Подстраиваясь под других, ты узнаешь собственные возможности, прогулка по Большим Бульварам в одиночестве (Дана окучивает бутики в районе Монпарнаса) приравнивается к кругосветке.
У Гагарина ласковый прищур и глаз-алмаз. Он уже давно мечтает об управляемой уединённости. Событий и сообщений такое множество, что устаёшь и хочется, наконец, принять органичные формы поведения и наблюдения. Глазеть по сторонам и не смущаться пристального интереса к частностям.
86
Да, Гагарин вуаер. Не то чтобы подглядывать, но наблюдать, наблюдать… Истовая страсть закрытого и таинственного человека, не способного раскрыться никогда и ни с кем.
Что поделать, так бывает сплошь и рядом: люди прячутся в тени собственных тел, собственных лиц, стремительные наблюдатели чужого, поглощатели впечатлений.
Гагарин с детства привык полноценно жить только внутри кокона своей черепной коробки. Это только там у него всё бурлит и пенится, оказываясь искромётным, ярким… Но стоит перейти эту границу…
Не стоит переходить эту границу, Гагарин точно знает, что не поймут, поймут неправильно, не оценят. «Как сердцу высказать себя?» Да никак, «молчи, скрывайся и таи», продолжай вести наблюдения, накапливать разницу между собой и ними.

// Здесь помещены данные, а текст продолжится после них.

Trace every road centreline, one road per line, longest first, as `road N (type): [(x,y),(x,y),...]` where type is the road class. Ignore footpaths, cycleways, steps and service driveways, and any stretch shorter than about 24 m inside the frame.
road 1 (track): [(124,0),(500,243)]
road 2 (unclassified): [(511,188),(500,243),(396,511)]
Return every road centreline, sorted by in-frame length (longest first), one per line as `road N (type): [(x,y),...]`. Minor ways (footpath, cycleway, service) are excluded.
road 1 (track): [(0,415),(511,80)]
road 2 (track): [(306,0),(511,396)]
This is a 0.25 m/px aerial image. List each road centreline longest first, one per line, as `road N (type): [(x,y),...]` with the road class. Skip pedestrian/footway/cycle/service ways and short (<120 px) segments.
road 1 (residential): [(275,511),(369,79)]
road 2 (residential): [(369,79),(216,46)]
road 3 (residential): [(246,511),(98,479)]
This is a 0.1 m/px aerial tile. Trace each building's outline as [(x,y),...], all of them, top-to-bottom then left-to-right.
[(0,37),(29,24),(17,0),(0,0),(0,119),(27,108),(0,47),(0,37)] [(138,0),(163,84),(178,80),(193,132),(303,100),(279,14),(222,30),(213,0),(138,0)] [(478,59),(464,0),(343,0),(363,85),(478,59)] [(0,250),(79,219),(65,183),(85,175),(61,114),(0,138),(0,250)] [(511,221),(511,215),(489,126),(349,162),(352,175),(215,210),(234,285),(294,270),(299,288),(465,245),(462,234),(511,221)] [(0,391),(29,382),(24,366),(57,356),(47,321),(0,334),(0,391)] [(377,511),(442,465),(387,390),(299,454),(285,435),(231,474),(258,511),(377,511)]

Возможно, Олег и реаниматологом стал только потому, что с детства захлебывался тайной властью над людьми, которая царила в его голове.
Другой человек тем и интересен, что не может принадлежать тебе. Даже если ты этого хочешь и он сам тебе принадлежать не против. А всё равно не получится, не «срастётся», благими намерениями дорога к тишине выложена. К непониманию. Даже стараться не стоит, «все буквы те же, а слова другие…».
А когда распластанное на реанимационном столе безмолвствует, ты можешь впитывать его до бесконечности, ты можешь владеть им безраздельно, так как знаешь о нём самое главное – то, как ему помочь можно. Уже без всякой придури и извне наносного, нанесённого, то есть самую суть.